**Aim of the exercise**
Arrange everything from the start of the records down to and including the line containing "Điều 19 của Luật này mà không thuộc một trong" as a JSON list of strings, one string per line, with blank lines left out.

[[ Input data open ]]

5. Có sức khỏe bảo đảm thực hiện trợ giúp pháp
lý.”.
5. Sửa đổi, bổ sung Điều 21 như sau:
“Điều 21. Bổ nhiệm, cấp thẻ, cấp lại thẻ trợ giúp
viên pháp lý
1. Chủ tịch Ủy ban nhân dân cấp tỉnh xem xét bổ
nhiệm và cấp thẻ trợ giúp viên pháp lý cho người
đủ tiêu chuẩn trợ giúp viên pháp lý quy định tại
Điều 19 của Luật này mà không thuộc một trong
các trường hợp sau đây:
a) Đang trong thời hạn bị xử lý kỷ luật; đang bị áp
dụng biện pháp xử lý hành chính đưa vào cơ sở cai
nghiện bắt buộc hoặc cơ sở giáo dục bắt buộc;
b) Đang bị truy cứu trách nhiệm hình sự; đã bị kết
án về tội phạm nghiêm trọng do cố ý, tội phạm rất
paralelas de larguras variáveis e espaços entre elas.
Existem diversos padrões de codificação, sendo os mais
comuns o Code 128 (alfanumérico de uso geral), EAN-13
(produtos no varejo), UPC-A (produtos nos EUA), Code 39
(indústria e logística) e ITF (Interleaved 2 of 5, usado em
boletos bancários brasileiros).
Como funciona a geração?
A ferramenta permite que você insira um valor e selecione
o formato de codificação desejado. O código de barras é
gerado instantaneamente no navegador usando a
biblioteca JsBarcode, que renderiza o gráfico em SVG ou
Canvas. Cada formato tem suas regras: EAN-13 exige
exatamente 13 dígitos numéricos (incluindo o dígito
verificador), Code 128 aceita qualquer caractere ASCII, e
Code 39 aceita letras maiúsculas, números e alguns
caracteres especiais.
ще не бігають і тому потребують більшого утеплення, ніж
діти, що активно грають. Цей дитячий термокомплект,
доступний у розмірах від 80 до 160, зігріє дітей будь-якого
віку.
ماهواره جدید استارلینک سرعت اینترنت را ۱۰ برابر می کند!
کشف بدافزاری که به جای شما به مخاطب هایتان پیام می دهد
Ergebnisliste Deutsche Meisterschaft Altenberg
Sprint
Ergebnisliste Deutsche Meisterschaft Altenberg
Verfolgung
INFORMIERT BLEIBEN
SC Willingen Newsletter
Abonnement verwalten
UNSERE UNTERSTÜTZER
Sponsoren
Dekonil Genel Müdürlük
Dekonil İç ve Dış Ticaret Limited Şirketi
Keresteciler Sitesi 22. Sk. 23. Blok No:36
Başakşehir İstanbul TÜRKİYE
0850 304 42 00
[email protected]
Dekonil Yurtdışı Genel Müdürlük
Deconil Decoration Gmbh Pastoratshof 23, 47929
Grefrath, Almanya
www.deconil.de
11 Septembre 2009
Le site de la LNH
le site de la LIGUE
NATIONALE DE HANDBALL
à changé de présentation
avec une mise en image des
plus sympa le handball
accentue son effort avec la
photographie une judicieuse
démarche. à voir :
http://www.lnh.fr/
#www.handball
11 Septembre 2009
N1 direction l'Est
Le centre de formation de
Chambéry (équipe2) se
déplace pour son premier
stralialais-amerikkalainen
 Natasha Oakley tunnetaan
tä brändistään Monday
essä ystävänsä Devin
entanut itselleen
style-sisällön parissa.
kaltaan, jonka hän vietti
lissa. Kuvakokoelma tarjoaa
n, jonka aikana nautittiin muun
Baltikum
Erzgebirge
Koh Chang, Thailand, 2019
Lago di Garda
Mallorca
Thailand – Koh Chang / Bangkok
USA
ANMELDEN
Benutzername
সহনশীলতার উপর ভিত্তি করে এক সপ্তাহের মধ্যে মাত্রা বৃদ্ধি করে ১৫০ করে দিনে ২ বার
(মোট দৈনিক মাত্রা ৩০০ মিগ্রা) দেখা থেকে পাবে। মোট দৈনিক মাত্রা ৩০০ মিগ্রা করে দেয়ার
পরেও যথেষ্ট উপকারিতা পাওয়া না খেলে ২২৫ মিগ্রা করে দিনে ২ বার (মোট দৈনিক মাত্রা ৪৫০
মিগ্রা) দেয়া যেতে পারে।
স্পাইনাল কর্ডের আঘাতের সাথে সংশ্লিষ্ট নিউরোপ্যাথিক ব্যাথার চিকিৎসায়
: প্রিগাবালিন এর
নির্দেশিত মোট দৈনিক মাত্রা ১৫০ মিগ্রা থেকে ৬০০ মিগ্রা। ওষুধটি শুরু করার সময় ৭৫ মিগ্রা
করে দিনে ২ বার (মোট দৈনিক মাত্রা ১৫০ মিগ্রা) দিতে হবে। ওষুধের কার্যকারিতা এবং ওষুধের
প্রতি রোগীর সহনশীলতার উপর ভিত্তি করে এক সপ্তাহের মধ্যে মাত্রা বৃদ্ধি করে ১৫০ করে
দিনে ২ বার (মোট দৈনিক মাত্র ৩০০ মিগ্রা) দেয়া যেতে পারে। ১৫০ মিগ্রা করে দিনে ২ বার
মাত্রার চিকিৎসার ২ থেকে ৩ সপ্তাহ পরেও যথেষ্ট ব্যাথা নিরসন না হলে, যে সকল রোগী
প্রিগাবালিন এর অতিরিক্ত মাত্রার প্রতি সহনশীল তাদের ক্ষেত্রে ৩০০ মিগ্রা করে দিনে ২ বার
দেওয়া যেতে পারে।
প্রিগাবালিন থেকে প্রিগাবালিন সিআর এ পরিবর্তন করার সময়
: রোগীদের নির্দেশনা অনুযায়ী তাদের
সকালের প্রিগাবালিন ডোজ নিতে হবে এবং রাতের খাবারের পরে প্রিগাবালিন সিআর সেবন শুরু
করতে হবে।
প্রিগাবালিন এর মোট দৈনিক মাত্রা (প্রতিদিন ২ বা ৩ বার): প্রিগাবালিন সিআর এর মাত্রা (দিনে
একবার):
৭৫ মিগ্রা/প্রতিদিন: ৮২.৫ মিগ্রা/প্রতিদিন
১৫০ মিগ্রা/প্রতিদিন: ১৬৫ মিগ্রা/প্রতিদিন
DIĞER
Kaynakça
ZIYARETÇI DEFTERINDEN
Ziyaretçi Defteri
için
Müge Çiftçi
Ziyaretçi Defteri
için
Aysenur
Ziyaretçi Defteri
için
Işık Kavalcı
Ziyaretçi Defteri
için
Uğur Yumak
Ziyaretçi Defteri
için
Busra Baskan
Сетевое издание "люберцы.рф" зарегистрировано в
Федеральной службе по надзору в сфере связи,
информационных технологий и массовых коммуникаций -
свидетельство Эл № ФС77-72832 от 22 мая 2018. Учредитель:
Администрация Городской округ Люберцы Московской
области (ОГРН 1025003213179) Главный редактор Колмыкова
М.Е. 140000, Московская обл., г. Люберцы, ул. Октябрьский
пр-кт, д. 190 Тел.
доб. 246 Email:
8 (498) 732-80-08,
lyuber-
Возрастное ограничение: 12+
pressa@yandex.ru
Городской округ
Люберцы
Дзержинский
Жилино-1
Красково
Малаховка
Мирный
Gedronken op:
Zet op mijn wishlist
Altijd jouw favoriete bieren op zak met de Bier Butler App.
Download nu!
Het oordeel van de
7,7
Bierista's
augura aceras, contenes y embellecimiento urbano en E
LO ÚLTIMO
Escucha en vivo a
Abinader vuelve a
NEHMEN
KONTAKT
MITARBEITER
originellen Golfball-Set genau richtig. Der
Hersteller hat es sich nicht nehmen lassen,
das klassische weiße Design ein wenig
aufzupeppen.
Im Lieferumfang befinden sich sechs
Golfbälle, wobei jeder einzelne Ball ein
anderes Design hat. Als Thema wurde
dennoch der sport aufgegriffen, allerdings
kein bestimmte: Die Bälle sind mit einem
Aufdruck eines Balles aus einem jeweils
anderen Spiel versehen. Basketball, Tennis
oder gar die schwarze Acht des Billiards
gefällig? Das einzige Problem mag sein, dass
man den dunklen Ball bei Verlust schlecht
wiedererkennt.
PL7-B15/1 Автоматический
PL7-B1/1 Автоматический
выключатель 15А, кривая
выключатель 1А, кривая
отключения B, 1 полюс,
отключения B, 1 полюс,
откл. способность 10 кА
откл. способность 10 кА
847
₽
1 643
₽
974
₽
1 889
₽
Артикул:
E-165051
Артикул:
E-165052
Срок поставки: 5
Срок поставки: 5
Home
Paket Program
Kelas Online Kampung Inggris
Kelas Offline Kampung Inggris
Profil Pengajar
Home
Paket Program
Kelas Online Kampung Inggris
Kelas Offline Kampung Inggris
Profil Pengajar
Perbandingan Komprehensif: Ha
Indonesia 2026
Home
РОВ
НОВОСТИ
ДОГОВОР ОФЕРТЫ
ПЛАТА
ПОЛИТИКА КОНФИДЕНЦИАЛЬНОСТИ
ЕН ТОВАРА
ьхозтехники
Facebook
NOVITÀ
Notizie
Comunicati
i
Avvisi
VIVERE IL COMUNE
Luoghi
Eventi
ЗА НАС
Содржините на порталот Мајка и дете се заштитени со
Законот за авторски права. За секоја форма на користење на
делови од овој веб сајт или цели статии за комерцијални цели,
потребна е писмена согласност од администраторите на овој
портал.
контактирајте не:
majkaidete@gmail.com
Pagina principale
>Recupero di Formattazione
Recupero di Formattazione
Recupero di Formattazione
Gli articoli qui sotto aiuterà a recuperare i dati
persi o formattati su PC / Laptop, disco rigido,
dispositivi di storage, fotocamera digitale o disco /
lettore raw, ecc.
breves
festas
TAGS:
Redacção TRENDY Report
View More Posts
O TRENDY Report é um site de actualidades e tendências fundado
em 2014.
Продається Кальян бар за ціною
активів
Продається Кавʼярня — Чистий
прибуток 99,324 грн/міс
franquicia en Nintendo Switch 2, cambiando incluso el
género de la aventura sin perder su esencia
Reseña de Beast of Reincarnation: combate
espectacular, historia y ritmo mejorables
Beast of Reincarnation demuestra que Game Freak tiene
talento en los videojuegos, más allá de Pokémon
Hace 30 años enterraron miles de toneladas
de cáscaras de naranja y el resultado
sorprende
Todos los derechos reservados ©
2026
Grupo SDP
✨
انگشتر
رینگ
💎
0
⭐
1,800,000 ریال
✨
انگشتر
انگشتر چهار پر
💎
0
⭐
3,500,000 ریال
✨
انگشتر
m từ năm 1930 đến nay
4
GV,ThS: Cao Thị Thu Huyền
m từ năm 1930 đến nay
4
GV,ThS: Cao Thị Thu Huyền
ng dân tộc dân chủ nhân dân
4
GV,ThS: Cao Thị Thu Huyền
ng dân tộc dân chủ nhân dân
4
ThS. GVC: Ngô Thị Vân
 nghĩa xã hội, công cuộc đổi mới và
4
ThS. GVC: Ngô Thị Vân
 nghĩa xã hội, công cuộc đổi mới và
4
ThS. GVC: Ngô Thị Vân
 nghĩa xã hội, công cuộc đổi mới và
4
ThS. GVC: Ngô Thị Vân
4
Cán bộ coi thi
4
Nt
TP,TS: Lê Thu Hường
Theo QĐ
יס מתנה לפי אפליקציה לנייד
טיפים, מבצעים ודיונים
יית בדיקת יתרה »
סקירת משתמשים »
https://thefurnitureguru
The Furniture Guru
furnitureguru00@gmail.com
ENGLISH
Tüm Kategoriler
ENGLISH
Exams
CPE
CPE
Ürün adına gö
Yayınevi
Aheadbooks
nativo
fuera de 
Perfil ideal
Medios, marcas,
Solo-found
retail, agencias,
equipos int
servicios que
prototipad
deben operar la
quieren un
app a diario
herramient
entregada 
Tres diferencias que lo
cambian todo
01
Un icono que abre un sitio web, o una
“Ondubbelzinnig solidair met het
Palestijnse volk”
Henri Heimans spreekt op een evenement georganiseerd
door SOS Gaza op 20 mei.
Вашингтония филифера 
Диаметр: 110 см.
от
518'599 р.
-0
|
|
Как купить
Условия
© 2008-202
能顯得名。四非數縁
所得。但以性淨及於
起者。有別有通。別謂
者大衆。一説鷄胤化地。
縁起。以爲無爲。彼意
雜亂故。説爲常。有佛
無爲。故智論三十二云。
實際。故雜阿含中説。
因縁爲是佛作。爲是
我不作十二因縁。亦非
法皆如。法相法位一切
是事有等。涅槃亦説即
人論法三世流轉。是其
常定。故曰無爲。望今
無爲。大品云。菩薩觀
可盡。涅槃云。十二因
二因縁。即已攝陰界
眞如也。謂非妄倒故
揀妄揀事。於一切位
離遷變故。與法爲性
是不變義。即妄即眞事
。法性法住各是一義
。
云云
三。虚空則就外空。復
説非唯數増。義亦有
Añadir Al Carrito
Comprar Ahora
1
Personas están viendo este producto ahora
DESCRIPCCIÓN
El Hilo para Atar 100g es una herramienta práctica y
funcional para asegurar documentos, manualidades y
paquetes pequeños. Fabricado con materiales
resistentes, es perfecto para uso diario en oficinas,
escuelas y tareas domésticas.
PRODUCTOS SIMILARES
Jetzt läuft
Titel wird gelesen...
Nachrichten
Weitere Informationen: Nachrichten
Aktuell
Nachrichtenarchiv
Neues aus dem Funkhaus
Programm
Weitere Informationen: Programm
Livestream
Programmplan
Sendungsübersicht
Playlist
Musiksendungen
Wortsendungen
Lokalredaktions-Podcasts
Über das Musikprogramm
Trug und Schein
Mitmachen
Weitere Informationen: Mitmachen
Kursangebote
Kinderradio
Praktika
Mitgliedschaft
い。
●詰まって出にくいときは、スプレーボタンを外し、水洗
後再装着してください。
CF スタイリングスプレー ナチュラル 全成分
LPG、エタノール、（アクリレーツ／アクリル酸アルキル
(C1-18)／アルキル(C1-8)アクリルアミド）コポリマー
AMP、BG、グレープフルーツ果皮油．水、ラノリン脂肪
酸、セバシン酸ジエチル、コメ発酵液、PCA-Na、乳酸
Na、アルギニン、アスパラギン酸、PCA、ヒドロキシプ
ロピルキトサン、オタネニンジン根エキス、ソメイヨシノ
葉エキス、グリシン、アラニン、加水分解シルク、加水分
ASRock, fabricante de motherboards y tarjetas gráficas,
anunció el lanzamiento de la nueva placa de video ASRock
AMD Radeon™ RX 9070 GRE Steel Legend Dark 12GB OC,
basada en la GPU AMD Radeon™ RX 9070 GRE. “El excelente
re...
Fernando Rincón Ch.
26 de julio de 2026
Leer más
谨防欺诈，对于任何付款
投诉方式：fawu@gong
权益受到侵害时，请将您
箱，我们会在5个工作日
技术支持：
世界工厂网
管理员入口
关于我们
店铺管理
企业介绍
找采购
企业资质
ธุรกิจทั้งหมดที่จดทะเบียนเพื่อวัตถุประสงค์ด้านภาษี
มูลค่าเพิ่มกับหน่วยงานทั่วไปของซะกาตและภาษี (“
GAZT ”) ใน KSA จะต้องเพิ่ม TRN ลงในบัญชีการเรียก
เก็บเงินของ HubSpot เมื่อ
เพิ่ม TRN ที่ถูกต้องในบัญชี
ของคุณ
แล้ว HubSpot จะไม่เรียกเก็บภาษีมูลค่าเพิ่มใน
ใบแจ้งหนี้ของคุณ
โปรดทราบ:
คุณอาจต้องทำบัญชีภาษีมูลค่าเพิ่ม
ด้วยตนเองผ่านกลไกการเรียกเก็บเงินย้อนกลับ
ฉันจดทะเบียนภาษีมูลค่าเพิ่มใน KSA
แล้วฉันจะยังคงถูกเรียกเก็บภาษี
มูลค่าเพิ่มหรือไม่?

[[ Input data closed ]]

**Answer to this problem**
[
  "5. Có sức khỏe bảo đảm thực hiện trợ giúp pháp",
  "lý.”.",
  "5. Sửa đổi, bổ sung Điều 21 như sau:",
  "“Điều 21. Bổ nhiệm, cấp thẻ, cấp lại thẻ trợ giúp",
  "viên pháp lý",
  "1. Chủ tịch Ủy ban nhân dân cấp tỉnh xem xét bổ",
  "nhiệm và cấp thẻ trợ giúp viên pháp lý cho người",
  "đủ tiêu chuẩn trợ giúp viên pháp lý quy định tại",
  "Điều 19 của Luật này mà không thuộc một trong"
]